History of Hymns: "I Love Thy Kingdom, Lord"
"I Love Thy Kingdom, Lord"
The United Methodist Hymnal, No. 540
I love thy kingdom, Lord,
the house of thy abode,
the church our blest Redeemer saved
with his own precious blood.
“I Love Thy Kingdom, Lord” (1801) is perhaps the earliest hymn still currently used that was composed by a citizen of the United States. The author, Timothy Dwight (1752-1817), was one of the outstanding leaders of his time.
Dwight’s family tree was indeed a distinguished one. He was the grandson of the Calvinist preacher Jonathan Edwards. Dwight demonstrated a precocious spirit at a young age, reading the Bible at age 4, learning Latin during grammar school and entering Yale College at age 13.
Graduating from Yale at 17, he taught grammar school in New Haven and then became a tutor at Yale. Dwight obtained a preacher’s license and served as a chaplain during the Revolutionary War with George Washington. Hymnologist Albert Bailey notes that not only were Dwight’s sermons an inspiration for the soldiers he served, but also his songs.
Following the war, Dwight settled between 1778-1783 in Northampton, where he was “a farmer, preacher, student, and representative in the state legislature,” according to Mr. Bailey. After becoming a Congregational minister in Fairfield, Conn., Dwight supplemented his insufficient pastoral salary by opening a private academy. The success of this academy led to his election in 1795 as president of Yale College.
Dwight left a legacy of improved scholastic standards at Yale College, serving not only as the school’s president, but also as professor of literature, oratory and theology, and college chaplain. He is credited with fostering a revival among the students through his sermons in the college chapel, a revival that spread to other New England colleges.
Dwight’s literary accomplishments were many. He may be best known today for his 1797 revision of Isaac Watts’ 1719 Psalms of David, to which he added 33 of his own texts. “I Love Thy Kingdom, Lord,” published in the 1801 revision of Watts’ Psalms of David, is the only remaining text from Dwight’s Watts, prepared at the request of the General Association (Congregational) of Connecticut, that has survived.

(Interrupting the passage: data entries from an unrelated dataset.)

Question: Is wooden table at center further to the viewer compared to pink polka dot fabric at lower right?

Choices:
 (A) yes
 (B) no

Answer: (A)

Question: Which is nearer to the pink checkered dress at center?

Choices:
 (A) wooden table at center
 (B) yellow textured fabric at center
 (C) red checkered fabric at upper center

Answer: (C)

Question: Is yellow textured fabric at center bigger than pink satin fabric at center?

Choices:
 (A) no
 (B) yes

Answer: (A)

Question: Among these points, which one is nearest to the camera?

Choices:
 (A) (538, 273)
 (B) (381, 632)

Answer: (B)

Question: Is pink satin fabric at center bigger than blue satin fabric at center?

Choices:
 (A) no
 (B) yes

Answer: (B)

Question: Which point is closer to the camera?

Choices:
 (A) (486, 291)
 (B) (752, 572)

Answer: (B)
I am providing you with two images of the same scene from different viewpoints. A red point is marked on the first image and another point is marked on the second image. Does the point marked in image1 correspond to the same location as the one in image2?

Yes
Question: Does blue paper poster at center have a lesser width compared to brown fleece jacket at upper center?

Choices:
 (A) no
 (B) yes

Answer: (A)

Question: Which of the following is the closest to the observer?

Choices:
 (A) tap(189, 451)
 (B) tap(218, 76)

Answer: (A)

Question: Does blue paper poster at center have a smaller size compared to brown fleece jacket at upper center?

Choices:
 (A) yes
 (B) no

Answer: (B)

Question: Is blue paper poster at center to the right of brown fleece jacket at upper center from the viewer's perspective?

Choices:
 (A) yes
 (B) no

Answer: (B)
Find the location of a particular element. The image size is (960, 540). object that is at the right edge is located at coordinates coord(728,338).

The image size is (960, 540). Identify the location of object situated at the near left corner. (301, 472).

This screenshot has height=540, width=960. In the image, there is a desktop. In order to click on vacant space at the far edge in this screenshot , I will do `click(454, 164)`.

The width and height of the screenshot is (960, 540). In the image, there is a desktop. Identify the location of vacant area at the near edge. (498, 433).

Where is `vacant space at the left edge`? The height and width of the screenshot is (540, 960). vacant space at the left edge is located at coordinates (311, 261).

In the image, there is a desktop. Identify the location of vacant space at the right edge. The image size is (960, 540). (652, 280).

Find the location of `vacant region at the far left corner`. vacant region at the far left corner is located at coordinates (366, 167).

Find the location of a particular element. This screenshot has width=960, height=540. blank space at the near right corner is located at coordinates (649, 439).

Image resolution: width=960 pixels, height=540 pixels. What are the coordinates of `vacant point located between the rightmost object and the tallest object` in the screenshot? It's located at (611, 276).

Watts had paraphrased only the psalms he deemed fit for public worship. Though psalters from England were still in common usage in America at this time, including Sternhold and Hopkins’ “Old Version” (1564) and Tate and Brady’s “New Version” (1696), Watts’ early 18th-century paraphrases were making headway in the American colonies.
Several versions of Watts’ texts appeared in the colonies, including one by Joel Barlow. Barlow’s edition, though widely used, was tainted when he went to France to participate in the French Revolution and reportedly fell into immorality. Dwight was given the task to “disinfect Barlow” by producing a new edition. Dwight’s Watts was very successful in Connecticut and used almost exclusively there for over 30 years.
The original eight stanzas have been reduced to four or five in most hymnals. This paraphrase of a portion of Psalm 137 appeared originally under the title, “Love to the Church.” UM Hymnal editor Carlton Young provides a biblical context for this hymn: “The author extends a portion of Psalm 137, the poignant song of the exiled Jews, beginning ‘How could we sing the Lord’s song in a foreign land?’ (Psalm 137:4), into a Christian hymn that extols the virtues of the church.”
Mr. Bailey notes, “Dwight has substituted the Church for the Chosen People of the Old Testament as the special object of God’s care.” Stanza two borrows the image from Psalm 17:8, “Keep me as the apple of thine eye,” to describe this relationship.
Stanza three stresses the service of the church while stanza four states the “prize” of “sweet communion” for those who make “solemn vows” to further the work of the church. The final stanza announces the final reward of “brighter bliss in heaven.”